Although the role of bile in the pathogenesis of esophageal mucosal injury is unknown and there is a high prevalence of both acid and non-acid reflux, some authors recommend simultaneous monitoring of pH and measure billan.
The main indications for dual monitoring are patients with typical GERD symptoms who respond poorly to PPI therapy.

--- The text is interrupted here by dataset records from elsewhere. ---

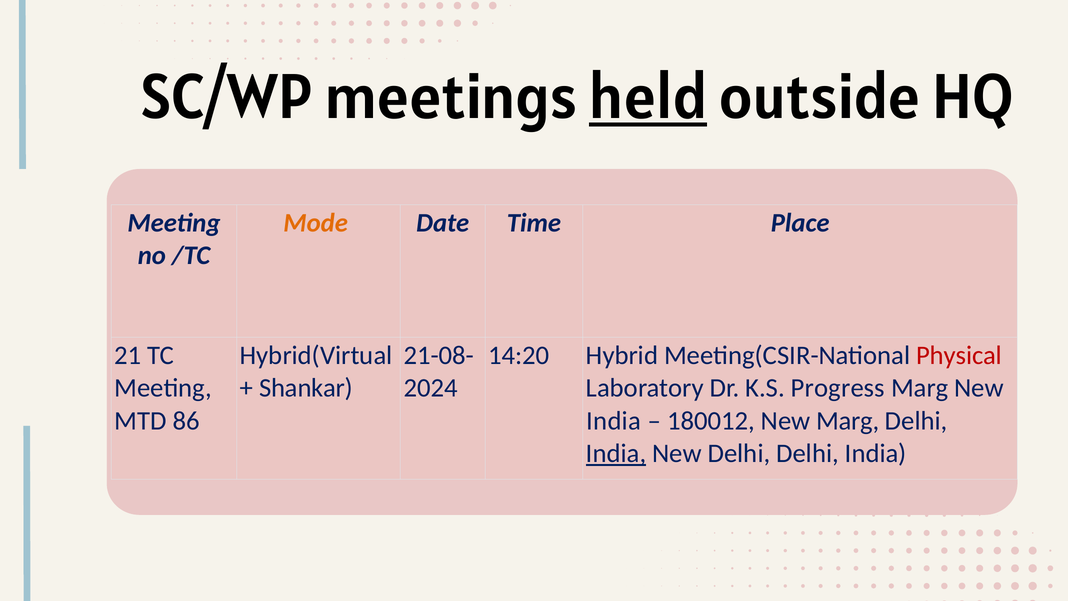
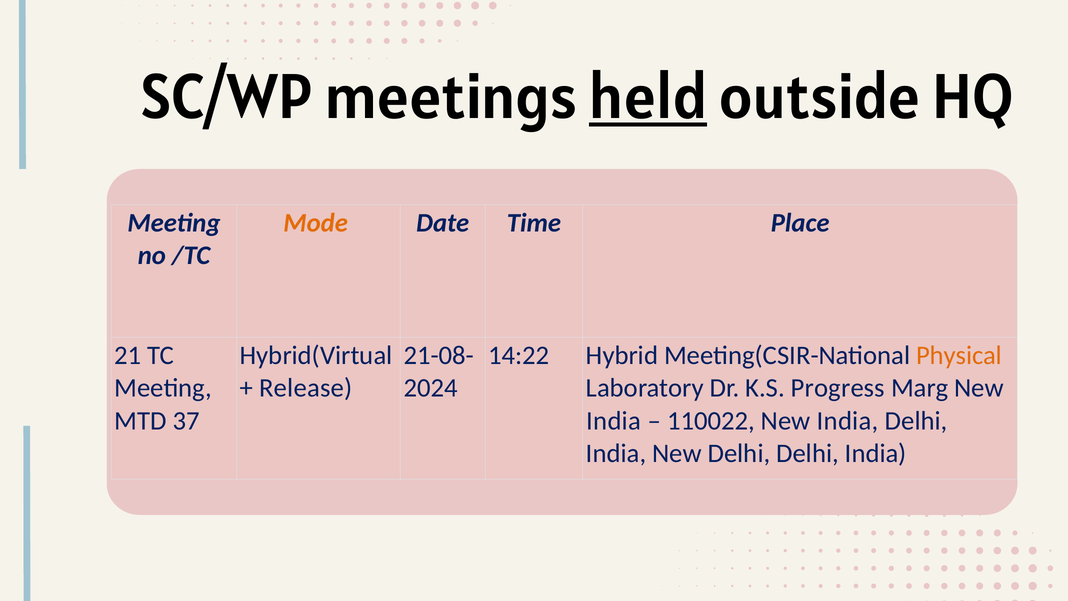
14:20: 14:20 -> 14:22
Physical colour: red -> orange
Shankar: Shankar -> Release
86: 86 -> 37
180012: 180012 -> 110022
Marg at (848, 421): Marg -> India
India at (616, 453) underline: present -> none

Bilitec 2000 is a new spectrophotometer system. Unfortunately, this technology is only a semi-quantitative measure for the detection of GERD. Validation studies show that this device underestimates bile reflux in acidic environments (pH <3.5). In solutions with pH <3.5, bilirubin undergoes monomer isomerization to dimer as reflected by a change in absorption wavelength from 435 nm to 400 nm. Since the Bilitec reading is based on absorption detection at 470 nm, this variation underestimates the extent of GERD. Therefore, Bilitec measurements of GERD should always be accompanied by simultaneous measurements of acid exposure by pH monitoring. Furthermore, many substances can cause false-positive results by Biltec, as it indiscriminately records any substances absorbed around 470 nm such as heme (i.e. during emesis), porphyrins, carotenoids , riboflavin and various foods such as tomatoes, bananas, carrots, beets, parmesan, cheeses, meat, tea and coffee. In addition, solid food can interfere with the transducer and reduce the accuracy of the records, for these reasons a standardized liquid diet is recommended to allow for registration. However, there was a limitation in the registration of gastroduodenal reflux patterns due to a different and lower calorie diet.
Although the measurement of bilirubin adds valuable information about the chemical nature of the flowing material, there are a number of limitations that do not allow for accurate and precise detection of the onset and frequency of flushes. gastroduodenal reverse.